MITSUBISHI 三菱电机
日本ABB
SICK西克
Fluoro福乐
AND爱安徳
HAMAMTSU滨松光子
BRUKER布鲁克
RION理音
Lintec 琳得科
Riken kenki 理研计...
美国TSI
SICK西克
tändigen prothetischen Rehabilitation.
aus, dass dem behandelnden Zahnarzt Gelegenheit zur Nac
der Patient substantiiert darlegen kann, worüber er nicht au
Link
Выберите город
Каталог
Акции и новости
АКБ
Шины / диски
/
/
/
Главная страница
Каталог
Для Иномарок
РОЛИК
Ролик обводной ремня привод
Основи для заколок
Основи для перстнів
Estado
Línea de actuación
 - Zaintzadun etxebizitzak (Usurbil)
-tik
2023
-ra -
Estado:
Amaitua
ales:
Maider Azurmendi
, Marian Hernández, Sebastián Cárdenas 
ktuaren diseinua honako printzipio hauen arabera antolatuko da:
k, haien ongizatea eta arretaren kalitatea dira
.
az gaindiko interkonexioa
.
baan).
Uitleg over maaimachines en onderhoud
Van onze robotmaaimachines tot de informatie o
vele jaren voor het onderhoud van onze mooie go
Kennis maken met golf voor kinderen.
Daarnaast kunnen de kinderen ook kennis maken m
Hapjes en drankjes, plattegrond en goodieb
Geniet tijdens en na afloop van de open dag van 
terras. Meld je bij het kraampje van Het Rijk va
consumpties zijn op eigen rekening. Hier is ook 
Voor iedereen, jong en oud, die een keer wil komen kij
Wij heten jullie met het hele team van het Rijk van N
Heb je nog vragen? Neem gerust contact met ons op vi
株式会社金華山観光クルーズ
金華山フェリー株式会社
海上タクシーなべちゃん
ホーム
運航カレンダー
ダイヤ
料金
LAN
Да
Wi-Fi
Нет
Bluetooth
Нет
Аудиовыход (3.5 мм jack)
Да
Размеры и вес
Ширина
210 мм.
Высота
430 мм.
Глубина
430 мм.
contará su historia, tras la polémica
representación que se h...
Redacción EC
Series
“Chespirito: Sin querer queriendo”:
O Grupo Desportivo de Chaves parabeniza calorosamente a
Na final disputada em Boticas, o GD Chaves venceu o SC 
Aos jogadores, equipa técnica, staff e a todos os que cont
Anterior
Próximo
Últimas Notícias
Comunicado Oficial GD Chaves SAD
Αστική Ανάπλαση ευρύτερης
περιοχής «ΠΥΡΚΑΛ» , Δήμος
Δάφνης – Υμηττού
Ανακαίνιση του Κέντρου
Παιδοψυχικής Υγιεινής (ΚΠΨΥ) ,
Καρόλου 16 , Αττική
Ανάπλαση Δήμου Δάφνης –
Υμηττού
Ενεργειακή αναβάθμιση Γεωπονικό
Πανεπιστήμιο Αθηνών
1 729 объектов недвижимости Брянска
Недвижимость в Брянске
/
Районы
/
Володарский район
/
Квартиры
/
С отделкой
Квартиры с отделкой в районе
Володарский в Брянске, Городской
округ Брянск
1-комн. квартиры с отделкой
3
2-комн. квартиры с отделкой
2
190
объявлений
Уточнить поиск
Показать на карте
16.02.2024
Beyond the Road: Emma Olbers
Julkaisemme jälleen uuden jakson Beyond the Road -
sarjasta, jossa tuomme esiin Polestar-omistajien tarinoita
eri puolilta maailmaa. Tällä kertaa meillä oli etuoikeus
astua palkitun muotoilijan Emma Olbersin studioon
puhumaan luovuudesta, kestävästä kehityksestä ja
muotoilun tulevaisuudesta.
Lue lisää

What the exercise asks: Can you repeat every line of the records above, character for character?

Completed task:
MITSUBISHI 三菱电机
日本ABB
SICK西克
Fluoro福乐
AND爱安徳
HAMAMTSU滨松光子
BRUKER布鲁克
RION理音
Lintec 琳得科
Riken kenki 理研计...
美国TSI
SICK西克
tändigen prothetischen Rehabilitation.
aus, dass dem behandelnden Zahnarzt Gelegenheit zur Nac
der Patient substantiiert darlegen kann, worüber er nicht au
Link
Выберите город
Каталог
Акции и новости
АКБ
Шины / диски
/
/
/
Главная страница
Каталог
Для Иномарок
РОЛИК
Ролик обводной ремня привод
Основи для заколок
Основи для перстнів
Estado
Línea de actuación
 - Zaintzadun etxebizitzak (Usurbil)
-tik
2023
-ra -
Estado:
Amaitua
ales:
Maider Azurmendi
, Marian Hernández, Sebastián Cárdenas 
ktuaren diseinua honako printzipio hauen arabera antolatuko da:
k, haien ongizatea eta arretaren kalitatea dira
.
az gaindiko interkonexioa
.
baan).
Uitleg over maaimachines en onderhoud
Van onze robotmaaimachines tot de informatie o
vele jaren voor het onderhoud van onze mooie go
Kennis maken met golf voor kinderen.
Daarnaast kunnen de kinderen ook kennis maken m
Hapjes en drankjes, plattegrond en goodieb
Geniet tijdens en na afloop van de open dag van 
terras. Meld je bij het kraampje van Het Rijk va
consumpties zijn op eigen rekening. Hier is ook 
Voor iedereen, jong en oud, die een keer wil komen kij
Wij heten jullie met het hele team van het Rijk van N
Heb je nog vragen? Neem gerust contact met ons op vi
株式会社金華山観光クルーズ
金華山フェリー株式会社
海上タクシーなべちゃん
ホーム
運航カレンダー
ダイヤ
料金
LAN
Да
Wi-Fi
Нет
Bluetooth
Нет
Аудиовыход (3.5 мм jack)
Да
Размеры и вес
Ширина
210 мм.
Высота
430 мм.
Глубина
430 мм.
contará su historia, tras la polémica
representación que se h...
Redacción EC
Series
“Chespirito: Sin querer queriendo”:
O Grupo Desportivo de Chaves parabeniza calorosamente a
Na final disputada em Boticas, o GD Chaves venceu o SC 
Aos jogadores, equipa técnica, staff e a todos os que cont
Anterior
Próximo
Últimas Notícias
Comunicado Oficial GD Chaves SAD
Αστική Ανάπλαση ευρύτερης
περιοχής «ΠΥΡΚΑΛ» , Δήμος
Δάφνης – Υμηττού
Ανακαίνιση του Κέντρου
Παιδοψυχικής Υγιεινής (ΚΠΨΥ) ,
Καρόλου 16 , Αττική
Ανάπλαση Δήμου Δάφνης –
Υμηττού
Ενεργειακή αναβάθμιση Γεωπονικό
Πανεπιστήμιο Αθηνών
1 729 объектов недвижимости Брянска
Недвижимость в Брянске
/
Районы
/
Володарский район
/
Квартиры
/
С отделкой
Квартиры с отделкой в районе
Володарский в Брянске, Городской
округ Брянск
1-комн. квартиры с отделкой
3
2-комн. квартиры с отделкой
2
190
объявлений
Уточнить поиск
Показать на карте
16.02.2024
Beyond the Road: Emma Olbers
Julkaisemme jälleen uuden jakson Beyond the Road -
sarjasta, jossa tuomme esiin Polestar-omistajien tarinoita
eri puolilta maailmaa. Tällä kertaa meillä oli etuoikeus
astua palkitun muotoilijan Emma Olbersin studioon
puhumaan luovuudesta, kestävästä kehityksestä ja
muotoilun tulevaisuudesta.
Lue lisää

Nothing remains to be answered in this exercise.